*TO DO*.
Pull out every line in the listing below that contains the string "speedometer", matching case exactly.

*RECORDS PROVIDED*.
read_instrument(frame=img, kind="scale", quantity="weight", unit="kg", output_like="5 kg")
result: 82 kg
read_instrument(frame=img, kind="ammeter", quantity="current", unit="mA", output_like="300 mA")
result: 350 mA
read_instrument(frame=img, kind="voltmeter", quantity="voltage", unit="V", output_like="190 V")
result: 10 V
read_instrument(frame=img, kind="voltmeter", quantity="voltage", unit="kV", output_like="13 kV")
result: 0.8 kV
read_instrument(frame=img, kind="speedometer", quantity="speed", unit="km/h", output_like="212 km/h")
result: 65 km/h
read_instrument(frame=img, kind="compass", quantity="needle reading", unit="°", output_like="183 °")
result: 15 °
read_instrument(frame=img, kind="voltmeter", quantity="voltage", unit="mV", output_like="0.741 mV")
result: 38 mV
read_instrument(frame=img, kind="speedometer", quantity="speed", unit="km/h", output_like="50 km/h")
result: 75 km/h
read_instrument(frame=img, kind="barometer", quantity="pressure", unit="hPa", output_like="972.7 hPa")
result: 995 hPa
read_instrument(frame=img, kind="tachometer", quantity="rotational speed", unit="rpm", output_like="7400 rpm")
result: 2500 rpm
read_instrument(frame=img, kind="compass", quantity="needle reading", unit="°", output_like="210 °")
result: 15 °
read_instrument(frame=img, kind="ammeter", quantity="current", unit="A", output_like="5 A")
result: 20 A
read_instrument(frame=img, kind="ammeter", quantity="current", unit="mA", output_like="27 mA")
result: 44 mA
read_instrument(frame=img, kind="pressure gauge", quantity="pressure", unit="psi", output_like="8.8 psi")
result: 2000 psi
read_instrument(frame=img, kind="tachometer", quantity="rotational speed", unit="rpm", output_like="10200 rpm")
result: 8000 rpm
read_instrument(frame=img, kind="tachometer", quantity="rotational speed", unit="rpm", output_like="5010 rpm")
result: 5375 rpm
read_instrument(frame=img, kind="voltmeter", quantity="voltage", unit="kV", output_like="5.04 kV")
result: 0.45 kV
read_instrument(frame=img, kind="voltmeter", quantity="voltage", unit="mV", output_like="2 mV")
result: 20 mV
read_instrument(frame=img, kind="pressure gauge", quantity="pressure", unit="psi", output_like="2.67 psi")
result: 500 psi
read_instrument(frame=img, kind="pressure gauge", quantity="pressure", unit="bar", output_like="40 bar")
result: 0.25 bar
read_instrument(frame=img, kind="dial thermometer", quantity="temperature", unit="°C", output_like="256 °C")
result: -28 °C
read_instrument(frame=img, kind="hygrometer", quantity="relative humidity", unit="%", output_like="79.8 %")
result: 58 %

*EXERCISE RESPONSE*.
read_instrument(frame=img, kind="speedometer", quantity="speed", unit="km/h", output_like="212 km/h")
read_instrument(frame=img, kind="speedometer", quantity="speed", unit="km/h", output_like="50 km/h")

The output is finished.